## Extract to read
------------------------

Top Admits: Daniel Min, UPenn Wharton

“Our school had probably every single AP class that you would ever want to take or need to take… All of the super academic, excelling students would have taken all of the hardest classes, but I never felt the pressure to take the hardest classes,” says Daniel Min, one of the 5.68% of applicants admitted to UPenn. Class president, Boy Scout, swimmer, and Key Club governor Daniel Min shares how he got into Penn’s Wharton undergrad business program without tutors and consultants, while opting out of SAT/ACT, choosing regular classes over Honors, scoring 3’s on AP tests, and writing his UPenn essay the night before the deadline.

  • The personalized message from UPenn’s admissions officer explaining why he got in
  • Why he chose to take easier classes at school despite the competition and why it’s okay
  • His exact template and tips for requesting strong letters of recommendations that got him into Wharton

Daniel, thanks so much for joining us. What happened when you found out you got into Wharton at UPenn?

I had absolutely no expectation of getting in. It wasn’t just an, “Oh my gosh, I don’t think I got in”; it was just a dead-set, “I know I didn’t get in, so I will just open this up with no expectations at all.” I had gotten into USC the week before, and USC had been my dream school for years now. I’d already done all my research into that school, and when I got in, I was like, “Okay, good. I’m done with college now.” And so, when I clicked it, I was completely shocked. I clicked it and then saw the acceptance letter. I was just excited and confused at the same time just wondering how I got in, because — this is no exaggeration — I literally started writing them the night before the deadline for UPenn, which is why I was so dead-set that I wouldn’t get in. I barely put in any effort. The only reason I applied in my head was that it didn’t hurt to take a chance, and also I like to do interviews, so if I submitted that application, I’d get some interview experience. I told my parents, and they were extremely happy

Why were you so sure that you wouldn’t get into UPenn?

I guess it was also seeing so many people raise the bar of what an Ivy League student is. When you look at an Ivy League student, you think that they’re academically excelling in every way; they take every AP test, and they’ll all get 4s and 5s on every AP test that they take. Or they’ll have the most rigorous classes available at their high school.

In comparison to your idea of the Ivy League standard, where do you think you stood?

------------------------

## Task requirements
(a) Please transcribe the passage of the interview from "I guess it was" to "their high school.".
(b) According to the interview, which school had Daniel Min gotten into the week before he learned he was admitted to Wharton?
The rows that follow have no connection to the interview.

## Supplied data
------------------------

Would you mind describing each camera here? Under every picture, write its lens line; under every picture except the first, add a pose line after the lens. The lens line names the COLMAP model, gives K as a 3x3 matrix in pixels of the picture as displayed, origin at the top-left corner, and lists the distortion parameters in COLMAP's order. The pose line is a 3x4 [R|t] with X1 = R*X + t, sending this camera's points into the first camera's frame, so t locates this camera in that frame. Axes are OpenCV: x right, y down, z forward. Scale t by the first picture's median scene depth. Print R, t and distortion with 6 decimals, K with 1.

------------------------

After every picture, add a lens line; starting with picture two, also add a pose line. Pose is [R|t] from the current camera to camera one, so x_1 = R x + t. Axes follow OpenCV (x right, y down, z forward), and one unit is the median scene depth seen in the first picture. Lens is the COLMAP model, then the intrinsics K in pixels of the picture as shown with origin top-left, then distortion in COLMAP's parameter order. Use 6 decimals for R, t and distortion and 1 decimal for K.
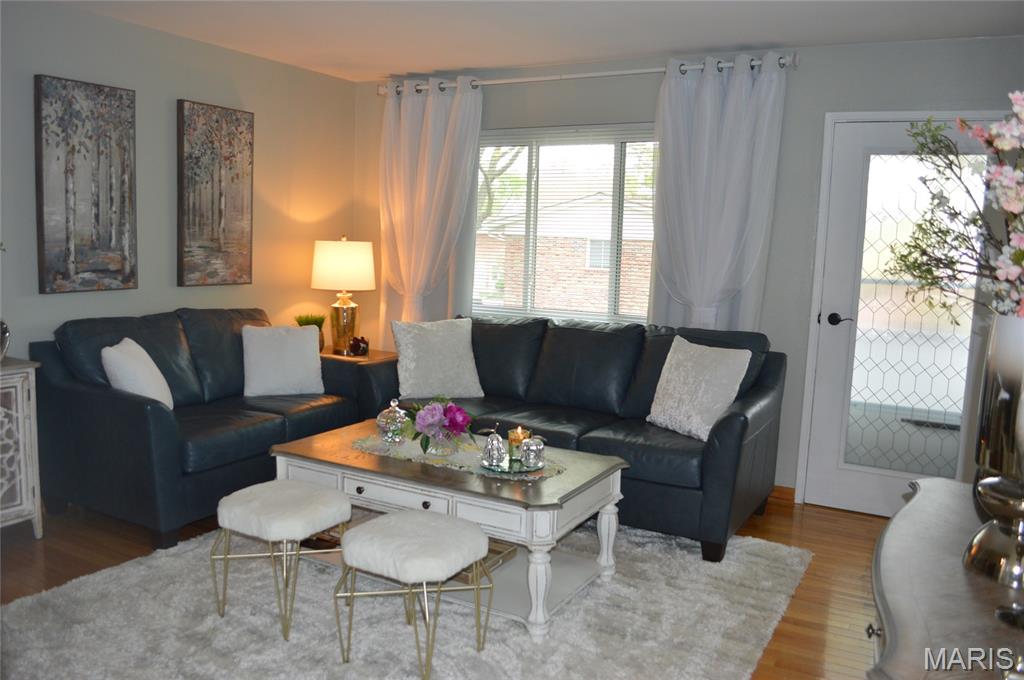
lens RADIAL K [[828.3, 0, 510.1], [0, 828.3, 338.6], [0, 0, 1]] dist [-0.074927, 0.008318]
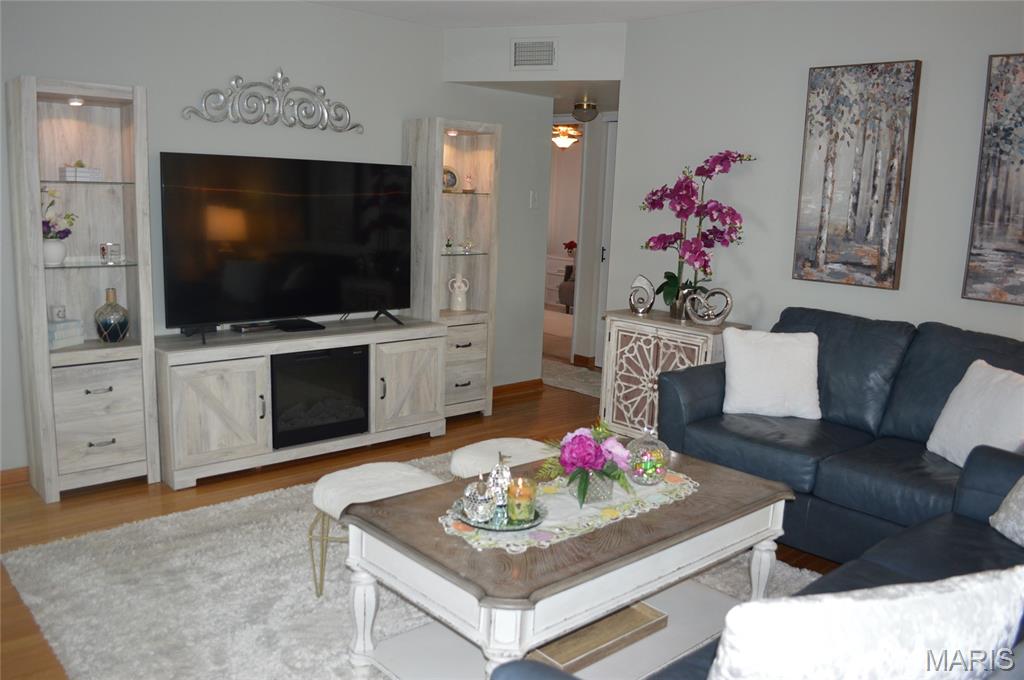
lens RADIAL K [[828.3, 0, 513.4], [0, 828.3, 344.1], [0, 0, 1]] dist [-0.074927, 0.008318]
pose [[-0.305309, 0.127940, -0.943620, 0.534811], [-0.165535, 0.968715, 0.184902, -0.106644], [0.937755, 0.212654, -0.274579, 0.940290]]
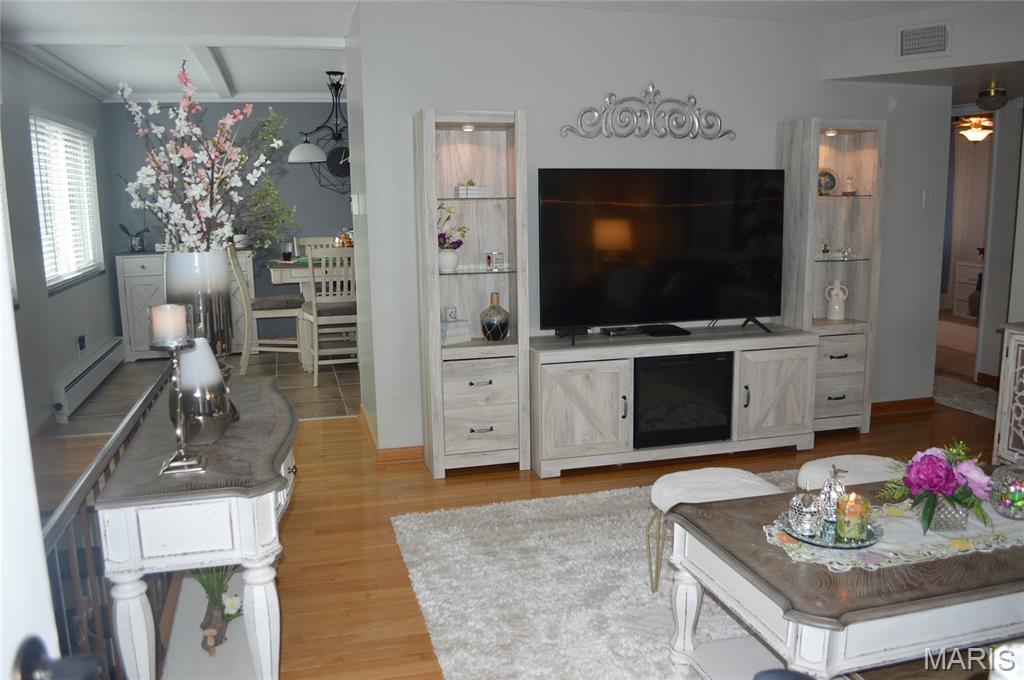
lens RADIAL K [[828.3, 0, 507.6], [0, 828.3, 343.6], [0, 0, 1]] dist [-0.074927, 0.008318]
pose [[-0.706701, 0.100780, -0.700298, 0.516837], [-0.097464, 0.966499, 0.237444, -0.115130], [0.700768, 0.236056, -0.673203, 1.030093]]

------------------------

## Solutions in order
(a)
I guess it was also seeing so many people raise the bar of what an Ivy League student is. When you look at an Ivy League student, you think that they’re academically excelling in every way; they take every AP test, and they’ll all get 4s and 5s on every AP test that they take. Or they’ll have the most rigorous classes available at their high school.

(b) USC